Asegura el viejo dicho taurino que, a la hora de matar a los toros, «a quien no hace la cruz se lo lleva el diablo». Pero ayer en Pamplona, más que Satán quien mandó en la plaza monumental debió ser el famoso capotillo de San Fermín para evitar, al menos, que Román resultara herido de tanta consideración como pareció en el mismo momento en que estoqueaba a su primer toro. Y es que el valenciano, una vez que lidió sin gran brillo al muy serio y áspero toro de Cebada Gago, cometió el error de rematar su faena con unas manoletinas de manos muy altas que no hicieron sino acrecentar la tendencia del bicho a echar la cara arriba, algo especialmente desaconsejado cuando unos instantes después el torero ha de entrar a matar.

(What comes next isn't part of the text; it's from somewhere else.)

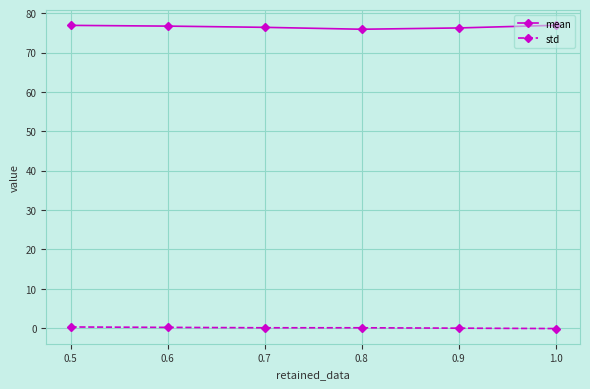

The value of mean at 0.6 is 76.7. True or false?

True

Y así sucedió que el cinqueño, avisado ya, esperó a Román con la cabeza alta cuando le atacaba con la espada y, sin esfuerzo, le prendió por el pecho de manera escalofriante, provocando al público la sensación de estar viendo un gravísimo percance. Pero lo que ocurrió, en cambio, es que Román había logrado enterrar el acero por todo el hoyo de las agujas, haciendo que el toro se desplomara delante de él cuando, zafado y afortunadamente ileso, volvió envalentonado a la cara de su enemigo despojado de la chaquetilla.

Aunque no iba a ser éste el único gesto épico de Román que, en su debut en Pamplona, decidió zafarse también de los médicos que le trataron de policontusiones en la enfermería para salir a enfrentarse, bajo su responsabilidad, con el mostrencón de 630 kilos que había herido a tres corredores a las ocho de la mañana. Con todo, y pese a su voluntad, Román no pudo sacar mucho más de un animal mansón y frenando, con el que se desenvolvió con poca convicción pero, a cuya muerte, la afición navarra le agradeció el gesto.

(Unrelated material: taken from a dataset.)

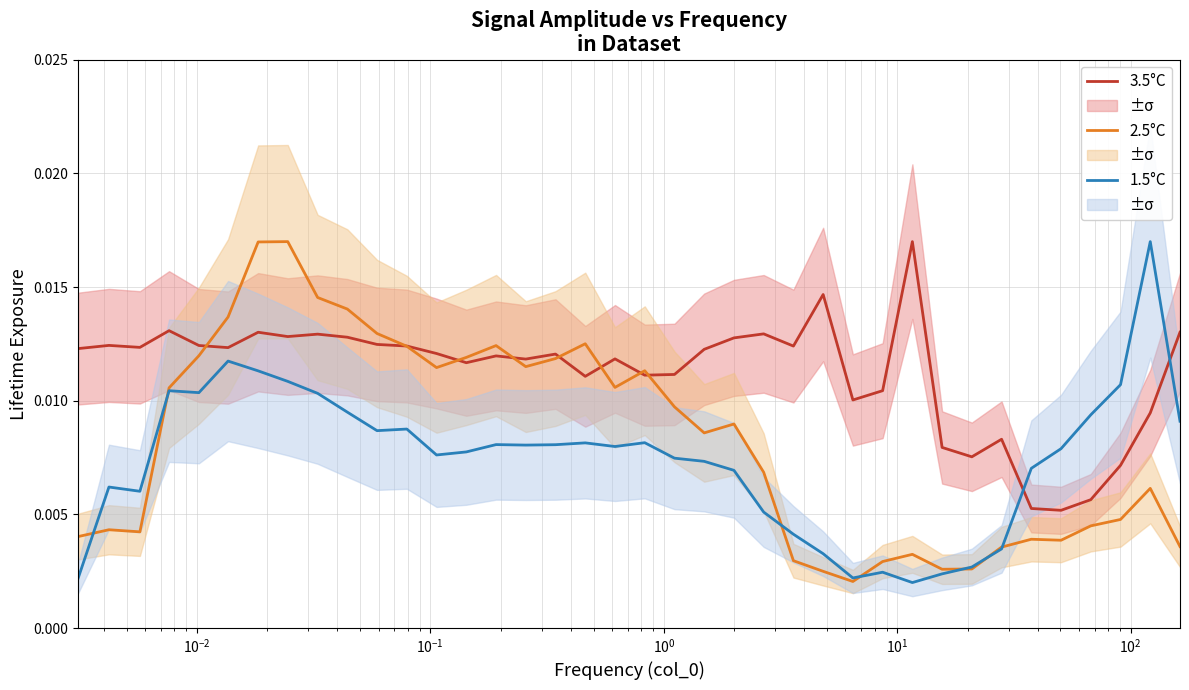

True or false: 3.5°C and 1.5°C intersect in this chart.

True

Muy por encima de su lote estuvo el sevillano Javier Jiménez, que volvía a Pamplona tras su valiente actuación del 2016, cuando resultó herido de consideración y también se mantuvo en el ruedo pese a la cornada. Tampoco ahora tuvo el de Espartinas toros agradecidos ni colaboradores, sino que hubo que tirar de su buen oficio para sacarle pases a un segundo rebrincado y que no dejó de soltar cabezos, aunque no tan violentos y con tan escaso recorrido como los del quinto. Su mayor mérito fue que, a pesar de todo, apenas dejó que ninguno le tocara la muleta.

Por su parte, el francés Juan Bautista faenó de manera mecánica y sin apenas compromiso con el basto ejemplar de pelo melocotón que abrió la corrida y que se empleó tan poco como su matador, mientras que no dejó ver, por falta de mando y apuesta, la intuida mejor condición del cuarto, el cornalón ejemplar con el que remató su jornada laboral.